■ DIRECTIONS FOR THIS TASK: Show each line of the material below that contains the string "Cargoson".

■ STORED DATA:
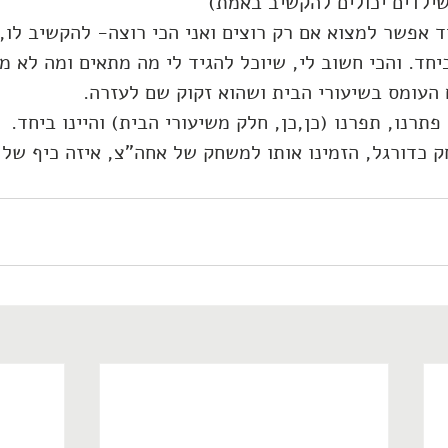
ילדים יכולים להקשיב באמת) 
 אפשר למצוא אם רק רוצים ואני הכי רוצה- להקשיב לו,
יחד. והכי חשוב לי, שיוכל להגיד לי מה מתאים ומה לא מת
 העומס בשיעורי הבית ושהוא זקוק שם לעזרה.
פתרנו, תפרנו (כן,כן, חלק משיעורי הבית) והיינו ביחד. 
 כדורגל, הזמינו אותו למשחק של אחה"צ, איזה כיף של 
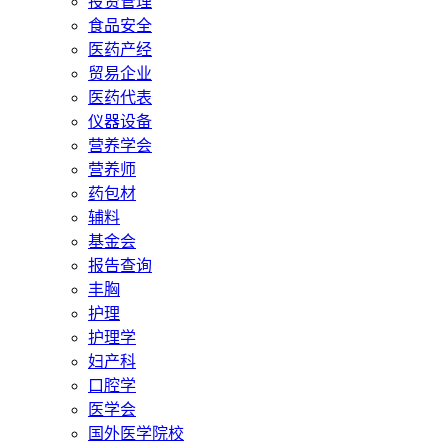
投资管理
食品安全
医药产经
贸易企业
医药代表
仪器设备
营养学会
营养师
药包材
辅料
基金会
报告查询
丰胸
护理
护理学
妇产科
口腔学
医学会
国外医学院校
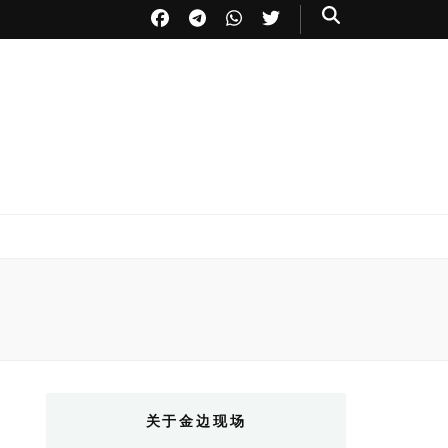
关于金边现场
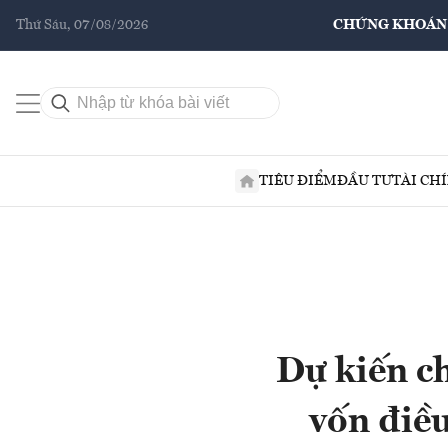
Thứ Sáu, 07/08/2026
CHỨNG KHOÁN
TIÊU ĐIỂM
ĐẦU TƯ
TÀI CH
Dự kiến c
vốn điều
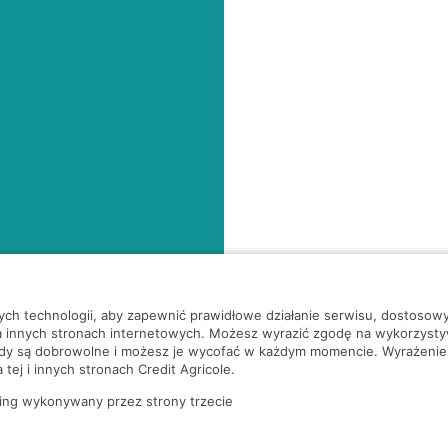
nych technologii, aby zapewnić prawidłowe działanie serwisu, dostoso
a innych stronach internetowych. Możesz wyrazić zgodę na wykorzystywa
ody są dobrowolne i możesz je wycofać w każdym momencie. Wyrażenie
tej i innych stronach Credit Agricole.
ing wykonywany przez strony trzecie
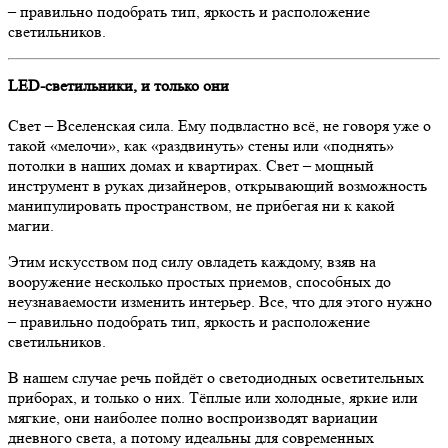
– правильно подобрать тип, яркость и расположение
светильников.
LED-светильники, и только они
Свет – Вселенская сила. Ему подвластно всё, не говоря уже о
такой «мелочи», как «раздвинуть» стены или «поднять»
потолки в наших домах и квартирах. Свет – мощный
инструмент в руках дизайнеров, открывающий возможность
манипулировать пространством, не прибегая ни к какой
магии.
Этим искусством под силу овладеть каждому, взяв на
вооружение несколько простых приемов, способных до
неузнаваемости изменить интерьер. Все, что для этого нужно
– правильно подобрать тип, яркость и расположение
светильников.
В нашем случае речь пойдёт о светодиодных осветительных
приборах, и только о них. Тёплые или холодные, яркие или
мягкие, они наиболее полно воспроизводят вариации
дневного света, а потому идеальны для современных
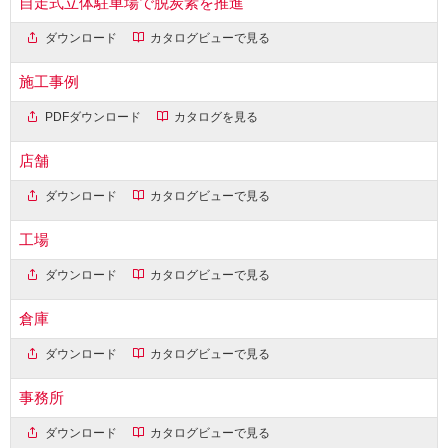
自走式立体駐車場で脱炭素を推進
ダウンロード
カタログビューで見る
施工事例
PDFダウンロード
カタログを見る
店舗
ダウンロード
カタログビューで見る
工場
ダウンロード
カタログビューで見る
倉庫
ダウンロード
カタログビューで見る
事務所
ダウンロード
カタログビューで見る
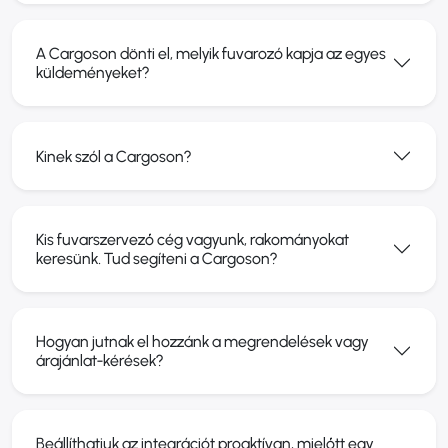
A Cargoson dönti el, melyik fuvarozó kapja az egyes
küldeményeket?
Kinek szól a Cargoson?
Kis fuvarszervező cég vagyunk, rakományokat
keresünk. Tud segíteni a Cargoson?
Hogyan jutnak el hozzánk a megrendelések vagy
árajánlat-kérések?
Beállíthatjuk az integrációt proaktívan, mielőtt egy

■ OUTPUT BELOW:
A Cargoson dönti el, melyik fuvarozó kapja az egyes
Kinek szól a Cargoson?
keresünk. Tud segíteni a Cargoson?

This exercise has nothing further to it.